DOCUMENT EXCERPT:

◇ ◇ ◇ ◇ ◇


    Although there is no restriction for the topic that you will select (of course as long as it is related with the course contents), you should take my consent for your topic selection. Since you will make a presentation at the end and since we want minimum overlaps in between these presentations, I will not allow two students selecting a very similar topic; I will approve the selections on a first-come-first-serve basis. Examples of the topics include but are not limited to
  • Deep learning for medical image segmentation (or for something else)
  • Deep learning in robotics (or in something else)
  • Machine learning for telecommunication networks (or for something else)
  • Machine learning in finance (or in something else)
  • Machine learning for computer security (or for something else)
  • Active learning for remote sensing (or for something else)
  • Ensemble methods in text retrieval (or in something else)
  • Reinforcement learning for computer games (or for something else)
  • ...
  • Presentation

    You will make a presentation on your survey in class. The presentation should be in parallel with your report. You will have 15 minutes to present your survey; we will have a discussion period of 5-10 minutes after the presentation.

    The presentation content, its format and layout, and the way that you present it will affect your grade. Prepare your slides neatly and properly. Do not copy and paste any text/equation/table from a paper (if necessary, type them). If you need to use a figure (or an image) of a paper, take it but give a credit to this paper (so that we can understand how much afford you put in preparing your presentation).

    Project

    You will also work individually. You will have three options for the term project:

  • Choose one of the papers that you will select for your presentation. Then implement the algorithm proposed by this paper and also implement one of the comparison algorithms used by this paper. Do not use any codes provided by the authors of the paper, if they are available. Run these two algorithms on the dataset you will select and compare their results, also using statistical tests. Additionally, follow a proper way of selecting the algorithms' parameters and also conduct parameter analysis. I expect you to select a recent paper that explains a not-so-straightforward algorithm.

◇ ◇ ◇ ◇ ◇

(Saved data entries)
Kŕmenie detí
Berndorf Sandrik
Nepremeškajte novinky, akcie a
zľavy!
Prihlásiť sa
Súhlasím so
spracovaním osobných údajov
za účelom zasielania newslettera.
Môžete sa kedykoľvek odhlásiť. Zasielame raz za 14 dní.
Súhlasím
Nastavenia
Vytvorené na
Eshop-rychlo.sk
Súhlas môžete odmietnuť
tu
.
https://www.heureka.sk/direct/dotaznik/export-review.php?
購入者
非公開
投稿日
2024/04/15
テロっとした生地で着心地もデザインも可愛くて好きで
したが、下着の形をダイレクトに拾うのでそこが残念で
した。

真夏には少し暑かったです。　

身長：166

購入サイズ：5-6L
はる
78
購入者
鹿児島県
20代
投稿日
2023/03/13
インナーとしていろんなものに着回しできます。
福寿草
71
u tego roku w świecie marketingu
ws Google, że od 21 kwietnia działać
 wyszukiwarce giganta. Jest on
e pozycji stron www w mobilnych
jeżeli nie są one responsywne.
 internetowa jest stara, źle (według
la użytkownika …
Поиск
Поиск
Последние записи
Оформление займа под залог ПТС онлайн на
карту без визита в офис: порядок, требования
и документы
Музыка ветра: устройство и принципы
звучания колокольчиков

◇ ◇ ◇ ◇ ◇

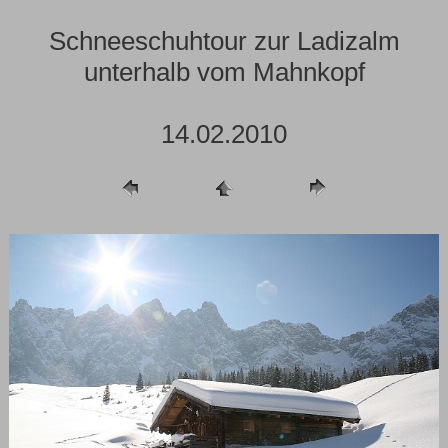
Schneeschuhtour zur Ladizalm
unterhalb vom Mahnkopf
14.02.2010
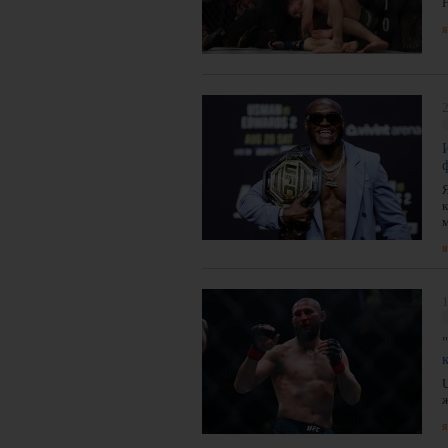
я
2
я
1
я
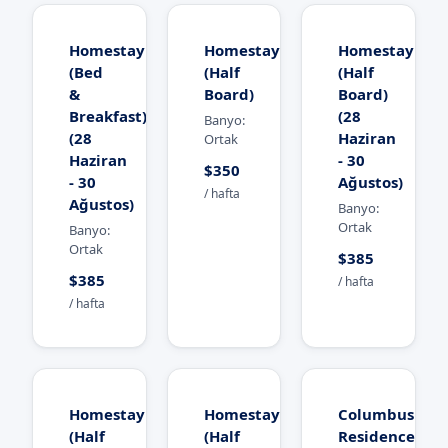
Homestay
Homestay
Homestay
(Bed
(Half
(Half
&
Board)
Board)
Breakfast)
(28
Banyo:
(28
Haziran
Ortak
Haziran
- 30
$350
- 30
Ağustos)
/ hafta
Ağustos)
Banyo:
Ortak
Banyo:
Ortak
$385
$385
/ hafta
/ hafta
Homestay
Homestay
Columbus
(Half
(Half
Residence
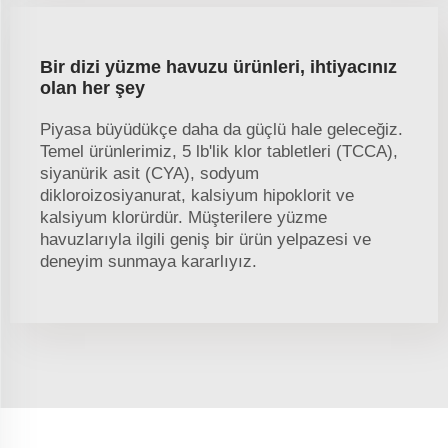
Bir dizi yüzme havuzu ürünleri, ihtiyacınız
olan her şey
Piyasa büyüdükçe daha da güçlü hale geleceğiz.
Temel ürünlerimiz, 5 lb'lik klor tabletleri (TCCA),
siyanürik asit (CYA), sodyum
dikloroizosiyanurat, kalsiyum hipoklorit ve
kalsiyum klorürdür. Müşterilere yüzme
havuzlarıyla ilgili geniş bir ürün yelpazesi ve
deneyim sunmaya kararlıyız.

◇ ◇ ◇ ◇ ◇

USING THE INFORMATION:
[1] List every example topic that the course guidelines give for the survey.
[2] Continue the course guidelines on the survey, presentation and term project from where they stop.

ANSWERS BY TASK:
[1]
- Deep learning for medical image segmentation
- Deep learning in robotics
- Machine learning for telecommunication networks
- Machine learning in finance
- Machine learning for computer security
- Active learning for remote sensing
- Ensemble methods in text retrieval
- Reinforcement learning for computer games

[2]
  • Run a deep learning model for the dataset you will select. Here you may use the third-party codes, but you CANNOT select any dataset that was used to pretrain any of the deep learning models (e.g., you cannot use the ImageNet dataset to conduct your experiments). In this option, you are expected to get the model trained for your dataset and obtain reasonable test set accuracies. Additionally, explore the effects of different parameters in a deep learning model. Then, select two different models (deep neural networks) that you will have explored and compare their results, also using statistical tests. I expect you to select a not-so-easy dataset.
  • If you have a specific term project that you want to work on, please let me know. We need to talk the details.
  • Here I expect you to select a paper (for the first option) and a dataset (for the second one) by yourselves. The quality/difficulty of your selection will affect your grade. Of course, if you want to consult me on your selection, I will always give you a feedback.

    At the end, you will write a report (maximum of 4 pages). Give the details of the methodology you will follow and present your experimental results. The content of your report as well as its format, structure, and writing style will affect your grade. Similarly, do not copy and paste any text/equation/table from a paper (if necessary, type them). If you need to use a figure (or an image) of a paper, take it but give a credit to this paper.

    Deadlines for the survey/presentation/project

    You will lose points if you miss these deadlines.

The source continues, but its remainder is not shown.